■ **BLOC DE TEXTE**:
↓
Si la géographie de genre à démontré que l’espace urbain est un terrain sexué où les femmes ont toujours entretenu des rapports complexes avec la ville, cette Biennale se veut un espace d’appropriation symbolique dans lequel les œuvres d’artistes et d’architectes esquissent de nouvelles pratiques urbaines et s’inscrivent matériellement dans l’espace de la ville,ses lieux patrimoniaux, ses places, ses points de sociabilités et de loisirs. En outre, cette Biennale entend cultiver la capacité des œuvres à habiter la ville et à se mêler aux pratiques quotidiennes. Dans la perspective d’une expérimentation à l’échelle du réel, nous souhaitons que l’œuvre fasse événement en dehors des espaces qui sont traditionnellement dédiés à l’art.

 

Commissariat : Marine Bichon, Abdelkader Damani et Nabila Metaïr


Lieux d’expositions à Vierzon


Artistes et architectes

Ana María Arévalo Gosen

Partagée entre son Venezuela natal et l’Europe, Ana María Arevalo Gosen étudie la photographie à l’ETPA, à Toulouse, à partir de 2011, après des études en sciences politiques. C’est à la fin d’un stage avec Jacob Aue Sobol, à Hambourg, qu’elle confirme sa volonté de questionner la société avec une approche documentaire.

Días Eternos, 2017-2022
[Jours éternels]

La prison des femmes au Venezuela, au Salvador et au Guatemala : architecture patriarcale, nostalgie inassouvie des êtres chers et maternité fracturée.
« J’utilise la photographie comme un outil de défense pour les droits des femmes. Le projet Días Eternos a débuté dans mon pays natal (le Venezuela) puisque la condition des femmes y est l’une des causes profondes de la crise qui touche également la région de Caracas, où je suis née. L’emprisonnement d’une femme, dans des conditions qui la privent de liberté, ne s’arrête pas avec elle, mais se répercute de génération en génération. J’ai étendu ce travail à deux autres pays, au Salvador, en explorant la structure des gangs comme autre type de prison, et au Guatemala en me concentrant principalement sur les communautés indigènes. Mon intention est de développer Días Eternos dans toute l’Amérique Latine pour créer un impact durable. » A.M.A.G

Vue de la Biennale d'art et d'architecture, 2022 Agence d'architecture Bientôt - SHAB association - Surfaces Habitables, Permis de construire, 2022 © Martin Argyroglo

Agence d'architecture Bientôt - SHAB association - Surfaces Habitables

L’agence Bientôt est un groupe d’architectes installé·es à Nantes et à Vierzon intéressé.es par les questions interdisciplinaires en architecture, notamment celle de la réhabilitation expérimentale et de réemploi. En 2020 ils fondent notamment l’association PRISM devenue SHAB, une structure proposant des ressources théoriques et matérielles ; elle a des fins de création, de recherche, de production et de diffusion ; l’association transmet, accompagne, promeut, édite et diffuse auprès du grand public et des collectivités locales, ainsi qu’à toute personne et structure intéressée par les projets et les recherches dans les domaines de l’architecture, de l’urbanisme, du paysage, du design, de la sociologie, de l’évènementiel, de l’image, du son, de l’écriture, de la recherche et du graphisme.
↑
■ **DONNÉES EXTRAITES**:
↓
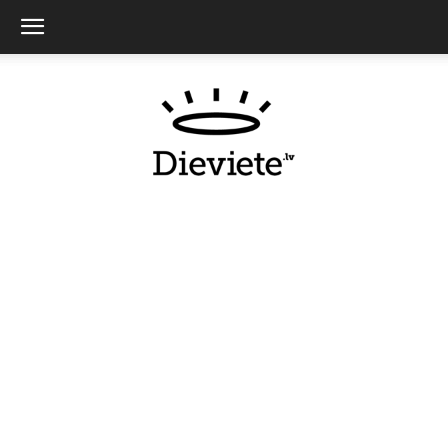
Dieviete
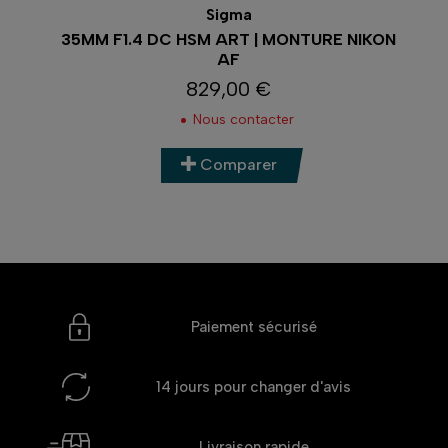
Sigma
35MM F1.4 DC HSM ART | MONTURE NIKON
AF
829,00 €
Prix
Nous contacter
Comparer
Paiement sécurisé
14 jours
pour changer d'avis
Livraison rapide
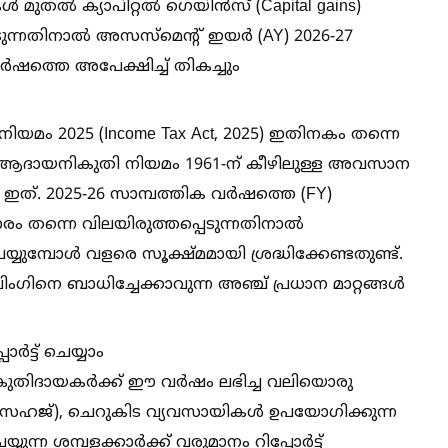
ുതല്‍ ക്യാപിറ്റല്‍ ഗെയിൻസ് (Capital gains)
്പെടുന്നതിനാല്‍ അസസ്‌മെന്റ് ഇയർ (AY) 2026-27
ർഷത്തെ അപേക്ഷിച്ച്‌ തികച്ചും
മം 2025 (Income Tax Act, 2025) ഇതിനകം തന്നെ
ം, പഴയ ആദായനികുതി നിയമം 1961-ന് കീഴിലുള്ള അവസാന
ം ഇത്. 2025-26 സാമ്പത്തിക വർഷത്തെ (FY)
ം തന്നെ വിലയിരുത്തപ്പെടുന്നതിനാല്‍
ുമ്പോള്‍ വളരെ സൂക്ഷ്മമായി ശ്രദ്ധിക്കേണ്ടതുണ്ട്.
 ബാധിച്ചേക്കാവുന്ന അഞ്ച് പ്രധാന മാറ്റങ്ങള്‍
ോർട്ട് ചെയ്യാം
 നികുതിദായകർക്ക് ഈ വർഷം ലഭിച്ച വലിയൊരു
ഹജ്), ചെറുകിട വ്യവസായികള്‍ ഉപയോഗിക്കുന്ന
്ന ശമ്പളക്കാർക്ക് വരുമാനം റിപ്പോർട്ട്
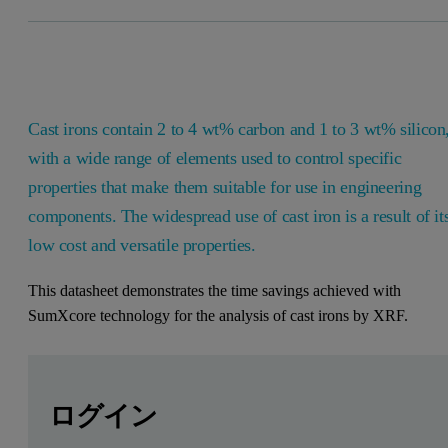
Cast irons contain 2 to 4 wt% carbon and 1 to 3 wt% silicon
with a wide range of elements used to control specific
properties that make them suitable for use in engineering
components. The widespread use of cast iron is a result of it
low cost and versatile properties.
This datasheet demonstrates the time savings achieved with
SumXcore technology for the analysis of cast irons by XRF.
Leave this field empty
Leave this field empty
続きを読むにはログインまたは無料登録してくだ
Zetium
ログイン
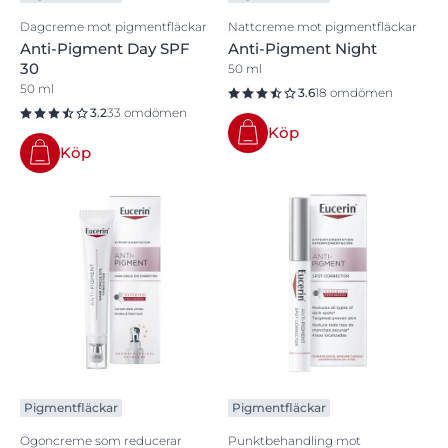
Dagcreme mot pigmentfläckar
Nattcreme mot pigmentfläckar
Anti-Pigment Day SPF
Anti-Pigment Night
30
50 ml
50 ml
3.6
18 omdömen
3.2
33 omdömen
Köp
Köp
Pigmentfläckar
Pigmentfläckar
Ögoncreme som reducerar
Punktbehandling mot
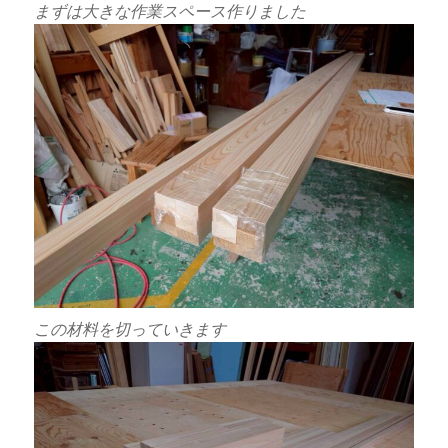
まずは大きな作業スペース作りました
この材料を切っていきます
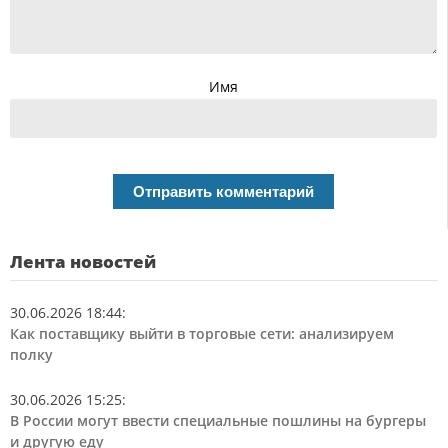
Имя
Лента новостей
30.06.2026 18:44
:
Как поставщику выйти в торговые сети: анализируем
полку
30.06.2026 15:25
:
В России могут ввести специальные пошлины на бургеры
и другую еду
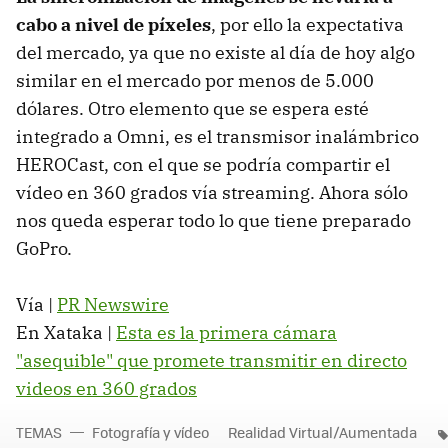
cabo a nivel de píxeles
, por ello la expectativa
del mercado, ya que no existe al día de hoy algo
similar en el mercado por menos de 5.000
dólares. Otro elemento que se espera esté
integrado a Omni, es el transmisor inalámbrico
HEROCast, con el que se podría compartir el
vídeo en 360 grados vía streaming. Ahora sólo
nos queda esperar todo lo que tiene preparado
GoPro.
Vía |
PR Newswire
En Xataka |
Esta es la primera cámara
"asequible" que promete transmitir en directo
videos en 360 grados
TEMAS
Fotografía y vídeo
Realidad Virtual/Aumentada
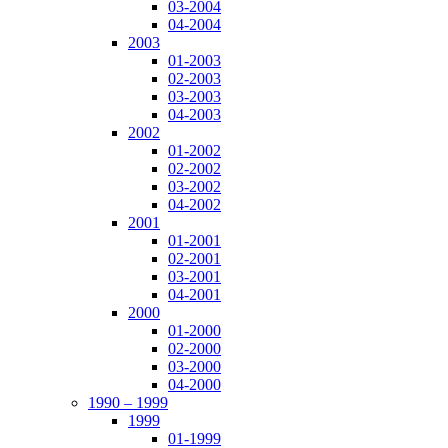
03-2004
04-2004
2003
01-2003
02-2003
03-2003
04-2003
2002
01-2002
02-2002
03-2002
04-2002
2001
01-2001
02-2001
03-2001
04-2001
2000
01-2000
02-2000
03-2000
04-2000
1990 – 1999
1999
01-1999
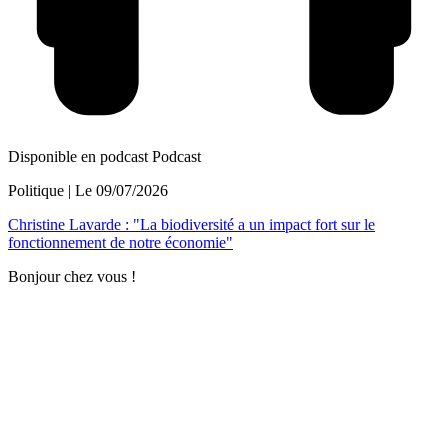
Disponible en podcast
Podcast
Politique
| Le
09/07/2026
Christine Lavarde : "La biodiversité a un impact fort sur le
fonctionnement de notre économie"
Bonjour chez vous !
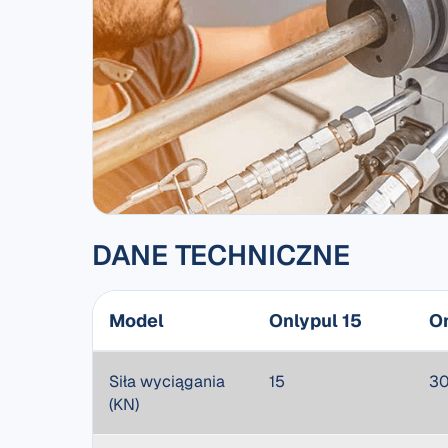
DANE TECHNICZNE
Model
Onlypul 15
O
Siła wyciągania
15
3
(KN)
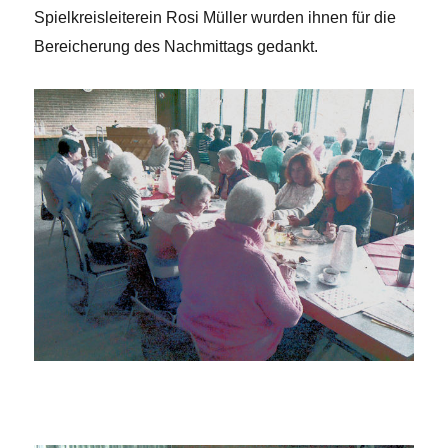
Spielkreisleiterein Rosi Müller wurden ihnen für die
Bereicherung des Nachmittags gedankt.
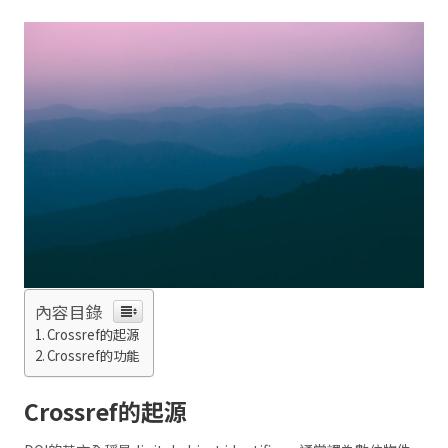
內容目錄
Crossref的起源
Crossref的功能
Crossref
的起源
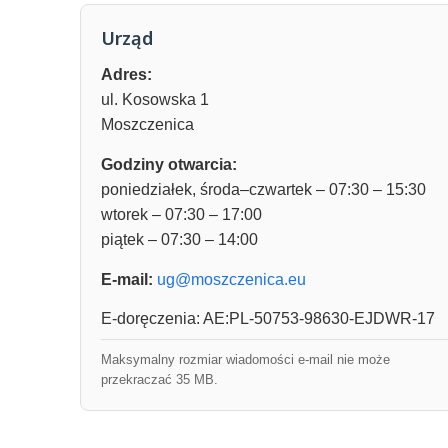
Urząd
Adres:
ul. Kosowska 1
Moszczenica
Godziny otwarcia:
poniedziałek, środa–czwartek – 07:30 – 15:30
wtorek – 07:30 – 17:00
piątek – 07:30 – 14:00
E-mail:
ug@moszczenica.eu
E-doręczenia: AE:PL-50753-98630-EJDWR-17
Maksymalny rozmiar wiadomości e-mail nie może
przekraczać 35 MB.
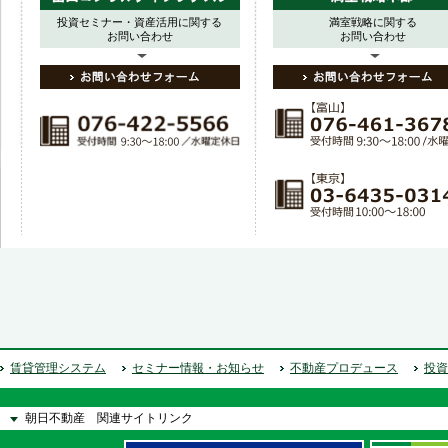
投資セミナー・資産活用に関する
満室戦略に関する
お問い合わせ
お問い合わせ
賃貸管理システム
セミナー情報・お知らせ
不動産プロデュース
投資
朝日不動産 関連サイトリンク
↑
Répondez, s'il vous plaît, aux questions suivantes sur le texte consacré à la Biennale :
1. Qui assure le commissariat ?
2. Dans quelle école et dans quelle ville Ana María Arévalo Gosen étudie-t-elle la photographie à partir de 2011 ?
3. En quelle année l'agence Bientôt fonde-t-elle l'association PRISM ?

■ **ZONE DE RÉPONSE**:
1. Marine Bichon, Abdelkader Damani et Nabila Metaïr.
2. À l'ETPA, à Toulouse.
3. En 2020.